November 22, 2012 Comments

Today’s star performer was, once again, Research in Motion. Up 17% to an even $12.00. It started this year at $14.50, so it is still down 17% on the year. But it is up 97% from its low of $6.10. Clearly there was money to made and money to be lost by buying and selling at the right time. I don’t advocate a trying to trade rapidly in and out of stocks. But even a strategy of having bought at the start of the year or at any price over the past 18 months or so and then adding on the major dips and perhaps trimming on major rallies would have worked out reasonably okay. The thing is the stock was less risky at $7 than it was at $14. As I have explained previously, this company had no debt and has a huge installed base of subscribers. It is not was not and will not “go to zero” in the foreseeable future because there is too much real value there.
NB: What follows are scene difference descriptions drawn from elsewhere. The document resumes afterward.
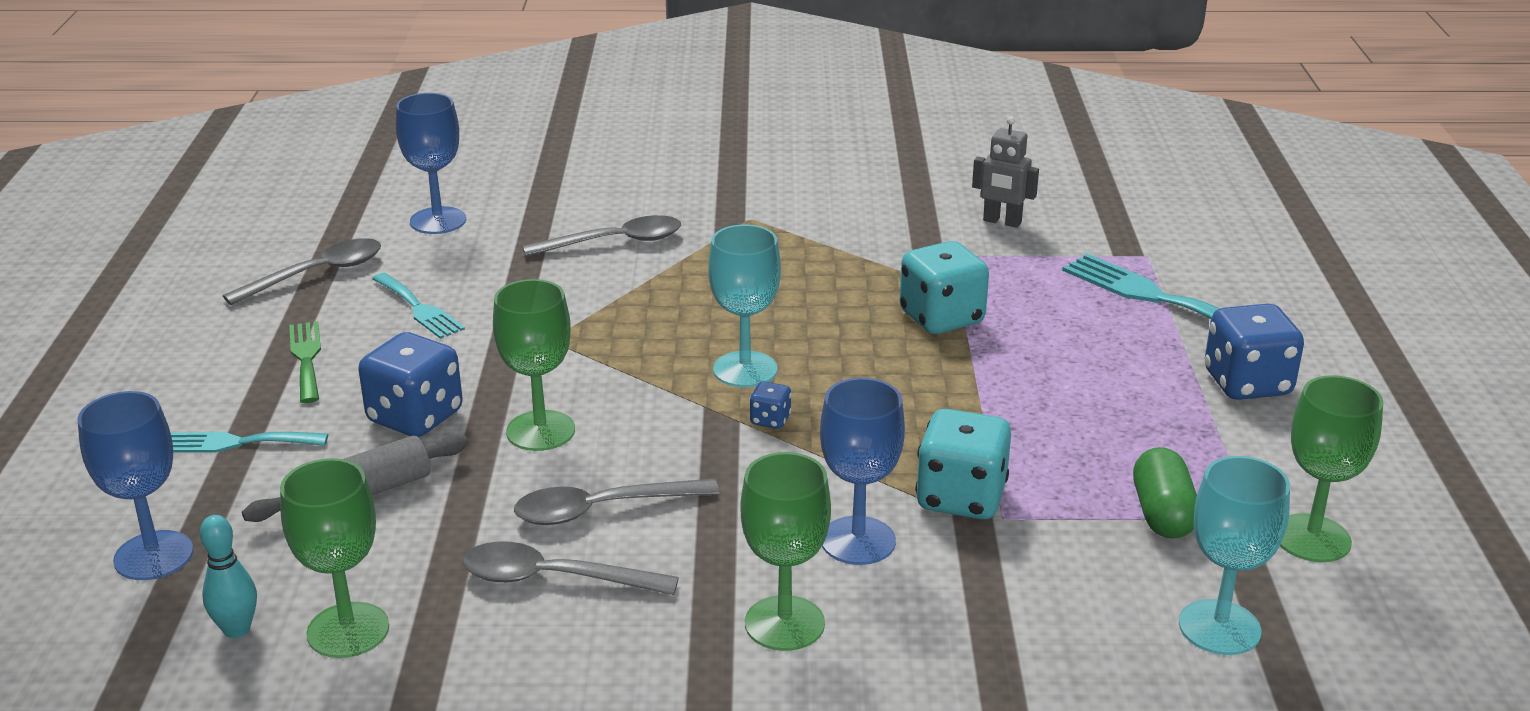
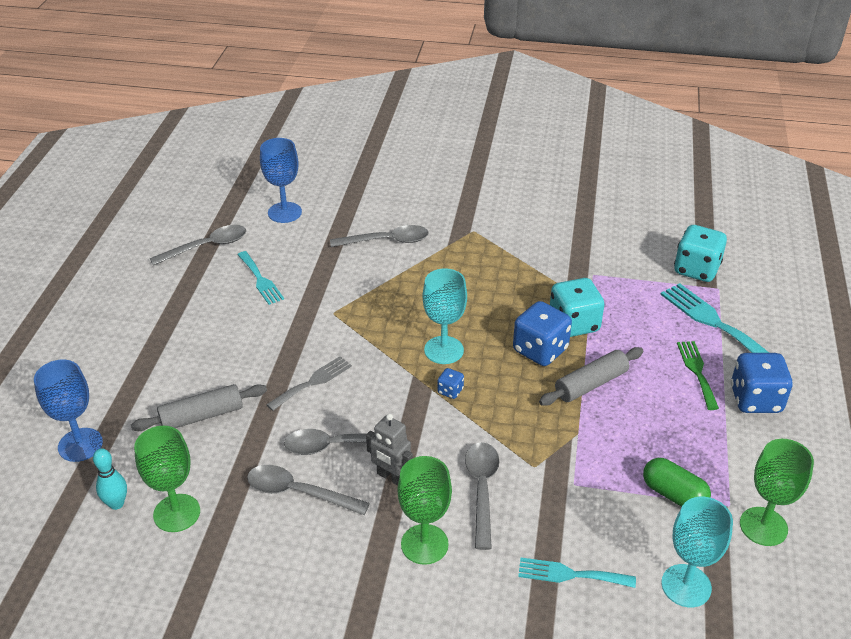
camera: 10 degrees right, 10 degrees up
turquoise fork [170,432,328,453] -> turquoise fork moved to [518,558,636,588]
green fork [289,321,321,403] -> green fork moved to [677,341,719,410]
blue dice [358,332,463,437] -> blue dice moved to [513,301,572,366]
green goblet [493,279,575,451] -> grey fork [266,356,352,411]
blue goblet [820,378,905,565] -> grey spoon [465,442,499,550]
turquoise dice [915,409,1011,519] -> turquoise dice moved to [674,225,727,282]
grey robot [972,116,1039,228] -> grey robot moved to [366,414,413,486]
green capsule [1133,447,1197,539] -> green capsule turned 60 degrees counterclockwise [643,458,711,507]
none -> grey rolling pin [539,347,643,406]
I’ll mention a word on Stop Losses, which I don’t use and have only ever used on extremely rare occasion in my 24 years of investing. Last week a company called Poseidon Concepts Corp. (which I knew nothing about) was in the news because it opened on Thursday morning at $5.79 after closing on Wednesday at $13.22. Anyone with a stop loss below $13.22 and above $5.79 was automatically sold at the open at $5.79. So, if an investor had a stop loess at $13 they got sold at $5.79, which did not stop much of the loss. (it did stop some since the stock is now at $5.26 and had a low of $4.76).

And the way the Stop Loss worked was perfectly as designed and was perfectly fair. The bad news came after the markets closed on the Wednesday. No one got to trade at a high price before the stock plunged. The bad news was “priced into” the stock right at the open.
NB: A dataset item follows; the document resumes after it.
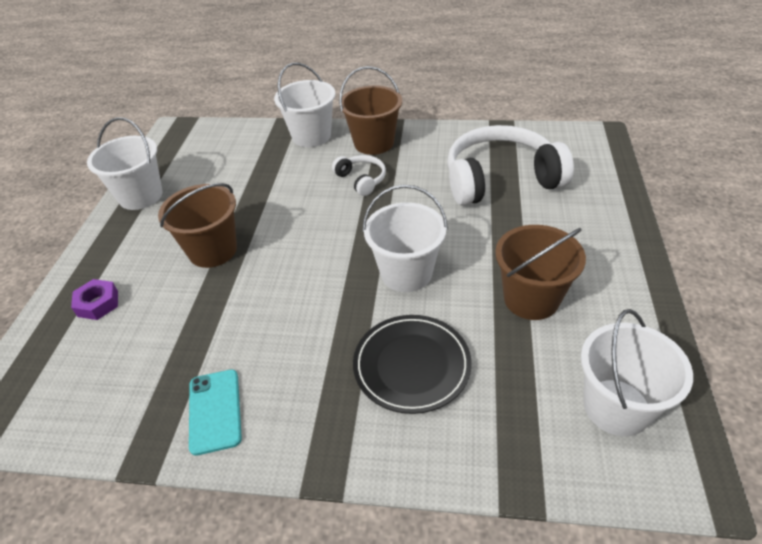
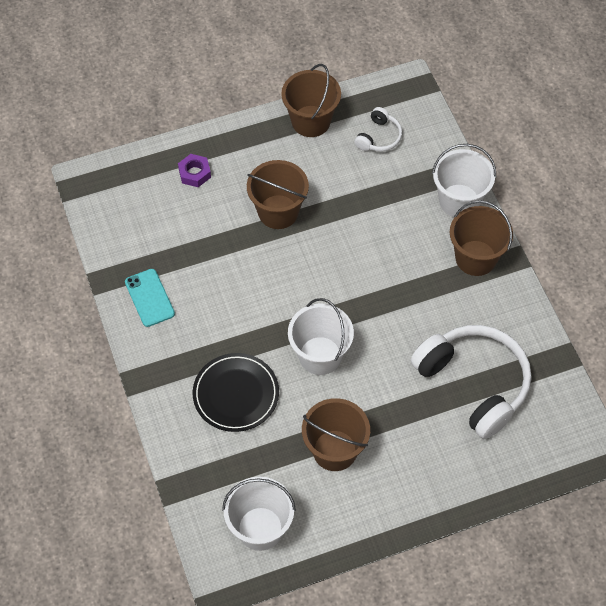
camera: 60 degrees right, 15 degrees up
white bucket [87,117,163,210] -> brown bucket [281,64,341,137]
turquoise phone [189,369,242,456] -> turquoise phone turned 75 degrees counterclockwise [125,269,175,327]
white headphones [332,155,386,196] -> white headphones moved to [354,107,402,152]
Now admittedly the stock had come down in the previous weeks from highs of near $17. So some people may have been nicely protected by stop losses that had triggered on the Wednesday or earlier. But that is tough to do. A tight stop loss can be executed just due to sort of normal volatility and sell you out needlessly. A wider stop loss may turn out not to work if there is major bad news and the stock “blows through” the stop loss price and well below before it can be sold.

The bottom line for me is I don’t use stop losses. That’s because I don’t buy or sell based on what the market thinks a stock is worth. Using Stop Losses smacks of “Sell Low”, which is the opposite of what I am trying to do.
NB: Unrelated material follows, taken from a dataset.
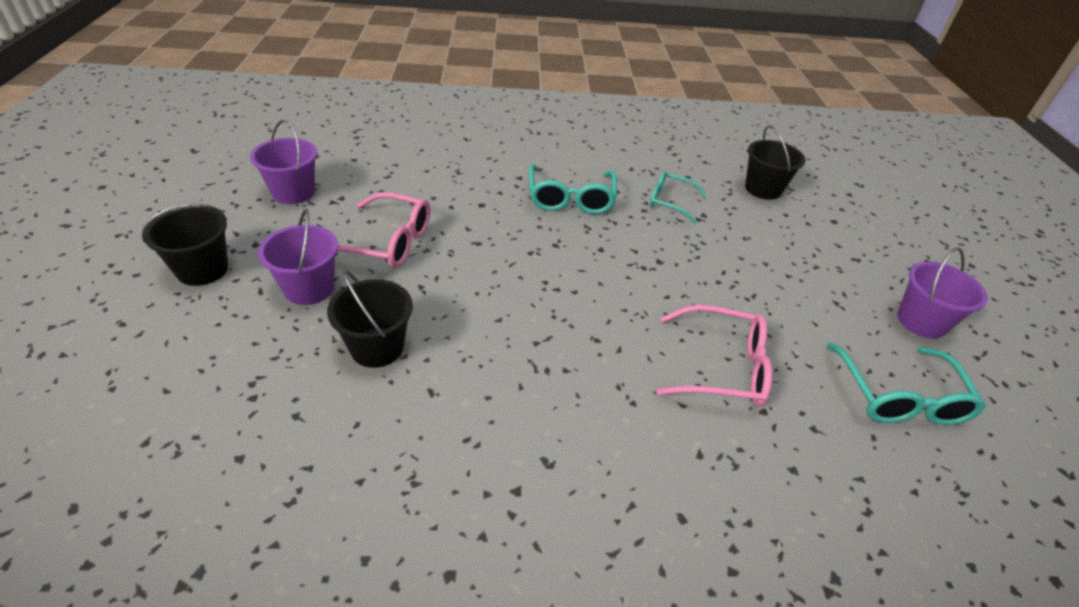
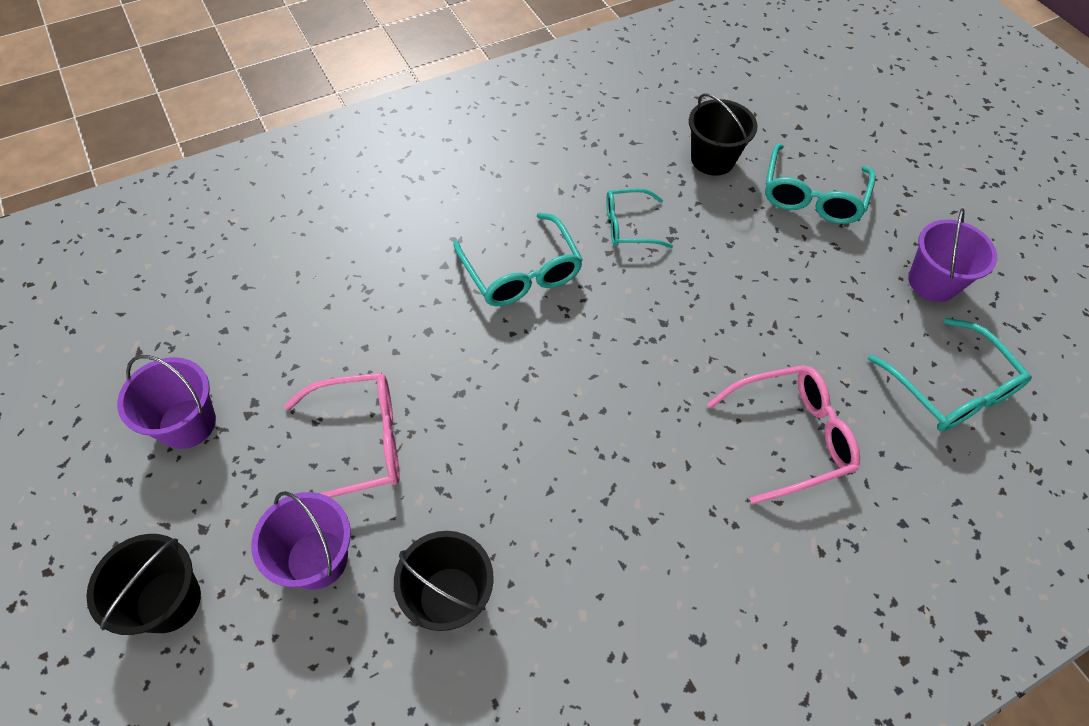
camera: 25 degrees left, 15 degrees up
none -> turquoise glasses [765,144,876,224]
Stop losses are for traders who trade stocks. I analyze companies not squiggles on the screen. Some people may be very successful simply looking at price charts (squiggles). That simply is not my approach. I talk about earnings, traders talk about momentum and support levels and 52 week moving averages. I basically don’t even speak that language and have no interest in learning it.

Stop Losses are also more appropriate for more risky stocks where it seems conceivable that a loss of 50% or whatever could happen at any time. For many larger and more stable companies it may simply be very unlikely that the stock would plunge by a huge amount. Therefore there is less need to protect against the risk.

For those who use and swear by Stop Losses, that is great, to each his own. I simply point out that I have little or no use for them. I am more likely to be buying on dips than selling.